Redefining cancer photodynamic therapy with gold nanoparticles.

Abstract

Despite advancements made in treatment options, cancer continues to be one of the leading causes of death worldwide. Photodynamic therapy (PDT) has gained attention as a minimally invasive and highly selective treatment option for cancer. However, challenges due to the hydrophobicity of photosensitizers and their poor tumor selectivity have limited their use in cancer therapy. Recent developments in nanotechnology, particularly the use of gold nanoparticles (AuNPs), help overcome these challenges. AuNPs provide a stable and biocompatible platform to deliver photosensitizers, improving their solubility, stability, and ability to target tumors while reducing side effects. Functionalized AuNPs take advantage of mechanisms like the enhanced permeability and retention (EPR) effect and active targeting, improving reactive oxygen species (ROS) production and overall therapeutic efficacy.

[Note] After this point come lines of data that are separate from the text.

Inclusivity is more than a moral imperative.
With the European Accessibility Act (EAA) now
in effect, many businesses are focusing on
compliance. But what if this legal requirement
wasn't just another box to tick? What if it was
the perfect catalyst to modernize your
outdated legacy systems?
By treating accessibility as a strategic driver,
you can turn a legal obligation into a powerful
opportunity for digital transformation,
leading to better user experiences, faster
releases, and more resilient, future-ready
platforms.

This review explores innovations in AuNP-based PDT systems, including ligand-functionalized nanoparticles, bioresponsive coatings, and theranostic approaches that combine imaging with therapy. By delving into important aspects of synthesis, characterization, and functionalization, we show how AuNPs improve the delivery and performance of photosensitizers. For instance, systems functionalized with prostate-specific membrane antigen (PSMA) have shown increased therapeutic precision and efficacy in vivo. These advancements are paving the way for more targeted and safer cancer treatments, establishing AuNP-based PDT as a promising approach for developing highly effective oncological therapies with greater precision and fewer side effects.